We think you need these skills to ace Principal Machine Learning Infrastructure Engineer in London
Some tips for your application 🫡
Tailor Your Application:Make sure to customise your CV and cover letter to highlight the skills and experiences that align with the Principal Machine Learning Infrastructure Engineer role. We want to see how your background fits into our mission at PhysicsX!
Showcase Your Technical Skills:Don’t hold back on detailing your experience with ML infrastructure, distributed training, and any relevant tools like Kubernetes or PyTorch. We’re looking for someone who can hit the ground running, so let us know what you bring to the table!
Be Clear and Concise:When writing your application, keep it straightforward and to the point. We appreciate clarity, so make sure your key achievements and qualifications stand out without unnecessary fluff.

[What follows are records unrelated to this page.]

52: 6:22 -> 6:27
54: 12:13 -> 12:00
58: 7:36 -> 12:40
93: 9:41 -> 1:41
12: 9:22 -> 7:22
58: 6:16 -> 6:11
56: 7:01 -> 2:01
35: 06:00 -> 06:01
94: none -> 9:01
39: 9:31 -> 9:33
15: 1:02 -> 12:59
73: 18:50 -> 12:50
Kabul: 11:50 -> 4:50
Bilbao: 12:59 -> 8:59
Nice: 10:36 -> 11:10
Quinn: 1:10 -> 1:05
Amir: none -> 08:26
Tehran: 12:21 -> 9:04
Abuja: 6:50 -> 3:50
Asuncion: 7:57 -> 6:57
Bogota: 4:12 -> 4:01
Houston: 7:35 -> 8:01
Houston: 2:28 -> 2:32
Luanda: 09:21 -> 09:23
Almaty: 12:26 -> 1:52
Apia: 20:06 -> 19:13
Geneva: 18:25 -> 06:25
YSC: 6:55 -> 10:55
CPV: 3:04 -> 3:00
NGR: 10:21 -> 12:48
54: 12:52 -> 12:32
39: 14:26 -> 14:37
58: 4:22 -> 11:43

Apply Through Our Website:We encourage you to submit your application directly through our website. It’s the best way for us to receive your details and ensures you’re considered for the right role that matches your skills and career goals!
How to prepare for a job interview at us PhysicsX
✨Know Your Tech Inside Out
Make sure you’re well-versed in the technologies mentioned in the job description, especially around distributed training and ML infrastructure. Brush up on your knowledge of Kubernetes, SLURM, and Python frameworks like PyTorch. Being able to discuss specific projects or challenges you've faced with these tools will show your expertise.
✨Prepare for Technical Questions
Expect to dive deep into technical discussions during your interview. Prepare to explain how you've optimised training pipelines or solved data loading bottlenecks in the past. Practise articulating your thought process clearly, as this will demonstrate your problem-solving skills and ability to communicate complex ideas effectively.
✨Showcase Collaboration Skills
Since you'll be working closely with research scientists and ML engineers, highlight your collaboration experience. Be ready to share examples of how you've successfully worked in a team setting, particularly in a research environment. This will help convey that you can bridge the gap between technical abstractions and practical implementations.
✨Ask Insightful Questions
Prepare thoughtful questions about PhysicsX's projects, culture, and future direction. This not only shows your genuine interest in the role but also gives you a chance to assess if the company aligns with your career goals. Questions about their approach to AI-driven simulation or how they handle model serving can spark engaging conversations.